Implications of using administrative healthcare data to identify risk of motor vehicle crash-related injury: the importance of distinguishing crash from crash-related injury.
Background: Administrative healthcare databases, such as Medicare, are increasingly used to identify groups at risk of a crash. However, they only contain information on crash-related injuries, not all crashes. If the driver characteristics associated with crash and crash-related injury differ, conflating the two may result in ineffective or imprecise policy interventions.
Methods: We linked 10 years (2008-2017) of Medicare claims to New Jersey police crash reports to compare the demographics, clinical diagnoses, and prescription drug dispensings for crash-involved drivers ≥ 68 years with a police-reported crash to those with a claim for a crash-related injury. We calculated standardized mean differences to compare characteristics between groups.
Results: Crash-involved drivers with a Medicare claim for an injury were more likely than those with a police-reported crash to be female (62.4% vs. 51.8%, standardized mean difference [SMD] = 0.30), had more clinical diagnoses including Alzheimer's disease and related dementias (13.0% vs. 9.2%, SMD = 0.20) and rheumatoid arthritis/osteoarthritis (69.5% vs 61.4%, SMD = 0.20), and a higher rate of dispensing for opioids (33.8% vs 27.6%, SMD = 0.18) and antiepileptics (12.9% vs 9.6%, SMD = 0.14) prior to the crash. Despite documented inconsistencies in coding practices, findings were robust when restricted to claims indicating the injured party was the driver or was left unspecified.

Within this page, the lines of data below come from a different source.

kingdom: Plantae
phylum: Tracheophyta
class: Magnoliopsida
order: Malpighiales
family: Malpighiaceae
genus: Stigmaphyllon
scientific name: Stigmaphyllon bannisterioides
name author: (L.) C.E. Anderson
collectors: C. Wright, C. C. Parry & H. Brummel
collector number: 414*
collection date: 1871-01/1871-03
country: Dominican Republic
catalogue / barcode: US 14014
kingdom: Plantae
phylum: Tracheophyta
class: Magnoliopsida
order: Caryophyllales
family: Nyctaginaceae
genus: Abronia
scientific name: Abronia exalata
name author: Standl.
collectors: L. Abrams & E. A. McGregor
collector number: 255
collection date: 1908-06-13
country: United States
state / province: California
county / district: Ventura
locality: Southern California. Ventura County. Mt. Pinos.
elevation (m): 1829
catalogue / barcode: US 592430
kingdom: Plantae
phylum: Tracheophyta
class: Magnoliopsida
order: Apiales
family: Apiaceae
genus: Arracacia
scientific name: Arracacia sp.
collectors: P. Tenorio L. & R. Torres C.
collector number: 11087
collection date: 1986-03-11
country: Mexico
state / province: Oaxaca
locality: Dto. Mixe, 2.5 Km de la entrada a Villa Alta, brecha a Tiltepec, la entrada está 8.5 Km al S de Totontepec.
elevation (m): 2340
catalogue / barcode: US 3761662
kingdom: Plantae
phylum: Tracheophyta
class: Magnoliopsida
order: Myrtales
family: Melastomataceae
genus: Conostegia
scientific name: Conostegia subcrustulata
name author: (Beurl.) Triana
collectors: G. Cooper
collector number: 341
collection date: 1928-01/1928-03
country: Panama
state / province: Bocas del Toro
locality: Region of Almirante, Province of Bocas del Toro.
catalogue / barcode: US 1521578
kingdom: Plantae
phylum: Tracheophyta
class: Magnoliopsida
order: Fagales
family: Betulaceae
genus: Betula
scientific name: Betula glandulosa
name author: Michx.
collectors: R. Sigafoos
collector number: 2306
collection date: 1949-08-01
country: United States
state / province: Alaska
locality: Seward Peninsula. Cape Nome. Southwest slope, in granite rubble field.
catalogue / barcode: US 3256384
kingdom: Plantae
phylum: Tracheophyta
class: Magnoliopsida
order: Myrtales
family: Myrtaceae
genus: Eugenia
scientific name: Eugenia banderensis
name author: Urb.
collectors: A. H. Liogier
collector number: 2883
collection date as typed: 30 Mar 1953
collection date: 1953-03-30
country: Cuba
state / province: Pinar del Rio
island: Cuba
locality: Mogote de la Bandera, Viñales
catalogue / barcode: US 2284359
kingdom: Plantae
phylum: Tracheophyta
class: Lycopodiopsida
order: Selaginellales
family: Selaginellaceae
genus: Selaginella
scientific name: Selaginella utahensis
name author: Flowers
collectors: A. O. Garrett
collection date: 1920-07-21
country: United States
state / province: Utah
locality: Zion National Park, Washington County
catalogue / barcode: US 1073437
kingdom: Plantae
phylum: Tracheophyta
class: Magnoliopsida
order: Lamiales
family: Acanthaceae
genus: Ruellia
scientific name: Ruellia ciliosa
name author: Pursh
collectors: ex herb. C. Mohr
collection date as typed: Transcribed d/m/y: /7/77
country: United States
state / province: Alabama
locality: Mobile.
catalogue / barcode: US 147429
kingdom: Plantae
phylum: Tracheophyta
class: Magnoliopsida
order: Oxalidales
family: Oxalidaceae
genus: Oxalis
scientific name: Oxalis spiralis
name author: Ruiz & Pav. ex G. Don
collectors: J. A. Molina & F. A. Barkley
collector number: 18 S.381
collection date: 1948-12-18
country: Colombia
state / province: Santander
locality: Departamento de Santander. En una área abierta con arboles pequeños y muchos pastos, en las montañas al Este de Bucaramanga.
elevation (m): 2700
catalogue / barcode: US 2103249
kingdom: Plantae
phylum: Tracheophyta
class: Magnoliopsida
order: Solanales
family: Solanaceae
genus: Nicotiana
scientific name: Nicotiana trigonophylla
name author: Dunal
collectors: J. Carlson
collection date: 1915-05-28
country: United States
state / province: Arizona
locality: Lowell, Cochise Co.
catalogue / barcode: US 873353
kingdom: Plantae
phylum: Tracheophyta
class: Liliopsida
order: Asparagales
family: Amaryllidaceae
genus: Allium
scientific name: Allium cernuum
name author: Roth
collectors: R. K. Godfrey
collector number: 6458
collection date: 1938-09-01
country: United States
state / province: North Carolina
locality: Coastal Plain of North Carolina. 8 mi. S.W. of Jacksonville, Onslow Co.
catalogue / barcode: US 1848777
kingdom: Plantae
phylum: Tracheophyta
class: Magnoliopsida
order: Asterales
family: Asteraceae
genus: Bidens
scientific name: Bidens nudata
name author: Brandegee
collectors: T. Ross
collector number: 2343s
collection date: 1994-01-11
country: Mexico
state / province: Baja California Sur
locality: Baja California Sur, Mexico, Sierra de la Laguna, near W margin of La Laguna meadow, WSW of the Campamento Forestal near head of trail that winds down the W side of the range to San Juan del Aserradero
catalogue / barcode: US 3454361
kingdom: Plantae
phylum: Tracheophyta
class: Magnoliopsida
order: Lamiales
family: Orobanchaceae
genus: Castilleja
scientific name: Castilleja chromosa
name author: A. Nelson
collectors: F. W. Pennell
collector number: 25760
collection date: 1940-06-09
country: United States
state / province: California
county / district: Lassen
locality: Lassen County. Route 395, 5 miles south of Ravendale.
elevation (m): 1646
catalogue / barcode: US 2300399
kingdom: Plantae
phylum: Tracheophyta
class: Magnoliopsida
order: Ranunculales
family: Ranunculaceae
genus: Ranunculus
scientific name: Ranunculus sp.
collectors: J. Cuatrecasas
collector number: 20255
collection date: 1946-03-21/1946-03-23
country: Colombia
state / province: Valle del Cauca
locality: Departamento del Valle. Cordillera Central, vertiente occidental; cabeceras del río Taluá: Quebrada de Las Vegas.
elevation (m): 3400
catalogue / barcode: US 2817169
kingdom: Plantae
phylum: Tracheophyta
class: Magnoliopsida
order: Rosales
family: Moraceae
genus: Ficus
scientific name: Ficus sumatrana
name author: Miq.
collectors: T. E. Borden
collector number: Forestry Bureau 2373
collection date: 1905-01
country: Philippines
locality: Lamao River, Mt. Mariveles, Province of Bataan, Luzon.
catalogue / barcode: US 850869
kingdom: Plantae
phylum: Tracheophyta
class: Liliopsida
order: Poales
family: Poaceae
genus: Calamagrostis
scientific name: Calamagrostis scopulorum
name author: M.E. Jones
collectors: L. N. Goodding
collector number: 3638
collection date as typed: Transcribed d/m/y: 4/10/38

Conclusions: To identify effective mechanisms for reducing morbidity and mortality from crashes, researchers should consider augmenting administrative datasets with information from police crash reports, and vice versa. When those data are not available, we caution researchers and policymakers against the tendency to conflate crash and crash-related injury when interpreting their findings.